OS X biedt verschillende opties voor mapweergave die kunnen worden ingesteld door op de bijbehorende weergaveknop op de werkbalk van de Finder te klikken: u kunt kiezen uit lijstweergave, kolomweergave, Cover Flow en pictogramweergave. Kolomweergave, een van de meest populaire, maakt een eenvoudige navigatie van het bestandssysteem mogelijk met behulp van de pijltoetsen.
Hoewel deze weergave handig is, kan de standaard kolombreedte in sommige gevallen te klein zijn voor de bestands- en mapnamen die u gebruikt, dus wanneer u door uw bestanden navigeert, wordt een aanzienlijk aantal namen afgekapt en gecomprimeerd.

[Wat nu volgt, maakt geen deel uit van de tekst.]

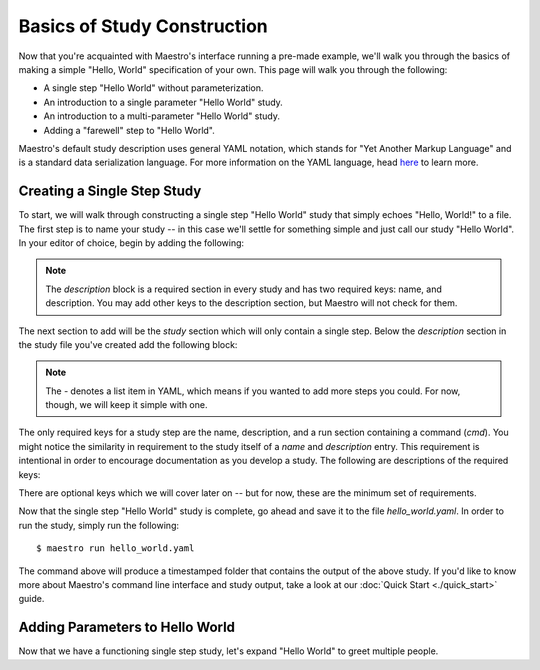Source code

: Basics of Study Construction
=============================

Now that you're acquainted with Maestro's interface running a pre-made example, we'll walk you through the basics of making a simple "Hello, World" specification of your own. This page will walk you through the following:

- A single step "Hello World" without parameterization.
- An introduction to a single parameter "Hello World" study.
- An introduction to a multi-parameter "Hello World" study.
- Adding a "farewell" step to "Hello World".

Maestro's default study description uses general YAML notation, which stands for "Yet Another Markup Language" and is a standard data serialization language. For more information on the YAML language, head `here <https://yaml.org/spec/1.2/spec.html>`_ to learn more.

Creating a Single Step Study
*****************************

To start, we will walk through constructing a single step "Hello World" study that simply echoes "Hello, World!" to a file. The first step is to name your study -- in this case we'll settle for something simple and just call our study "Hello World". In your editor of choice, begin by adding the following:

.. code-block:: yaml
    :linenos:

    description:
        name: hello_world
        description: A simple 'Hello World' study.


.. note:: The `description` block is a required section in every study and has two required keys: name, and description. You may add other keys to the description section, but Maestro will not check for them.

The next section to add will be the `study` section which will only contain a single step. Below the `description` section in the study file you've created add the following block:

.. code-block:: yaml
    :linenos:

    study:
        - name: hello_world
          description: Build the serial version of LULESH.
          run:
              cmd: |
                echo "Hello, World!" > hello_world.txt


.. note:: The `-` denotes a list item in YAML, which means if you wanted to add more steps you could. For now, though, we will keep it simple with one.

The only required keys for a study step are the name, description, and a run section containing a command (`cmd`). You might notice the similarity in requirement to the study itself of a `name` and `description` entry. This requirement is intentional in order to encourage documentation as you develop a study. The following are descriptions of the required keys:

.. glossary::

    name
     A unique name to identify this step by (tip: make this something relevant).

    description
     A human-readable sentence or paragraph describing what this step is meant to achieve.

    run
     A dictionary containing keys that describe what runs in this step.

    cmd
     A string of commands to be executed by this step.

There are optional keys which we will cover later on -- but for now, these are the minimum set of requirements.

Now that the single step "Hello World" study is complete, go ahead and save it to the file `hello_world.yaml`. In order to run the study, simply run the following::

    $ maestro run hello_world.yaml

The command above will produce a timestamped folder that contains the output of the above study. If you'd like to know more about Maestro's command line interface and study output, take a look at our :doc:`Quick Start <./quick_start>` guide.


Adding Parameters to Hello World
*********************************

Now that we have a functioning single step study, let's expand "Hello World" to greet multiple people.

Om deze situaties te beheren, kunt u scheidingstekens slepen om de grootte van afzonderlijke kolommen te wijzigen, dubbelklikt u op het scheidingsteken of klikt u er met de rechtermuisknop op om een reeks opties voor het vergroten / verkleinen van kolommen te krijgen. U moet deze dingen echter elke keer opnieuw doen als u een nieuw Finder-venster maakt.
Als u de standaardbreedte van de Finder-kolommen wilt wijzigen, kunt u dit doen door de Optietoets ingedrukt te houden wanneer u een kolom sleept. Dit zal de grootte van alle kolommen in alle Finder-vensters veranderen, en wanneer u het venster sluit en opnieuw opent, moeten de kolomgrootten behouden blijven.
Hoewel dit werkt voor de kolomweergave van de Finder, werkt het alleen met deze weergave en niet met de andere, zoals Cover Flow.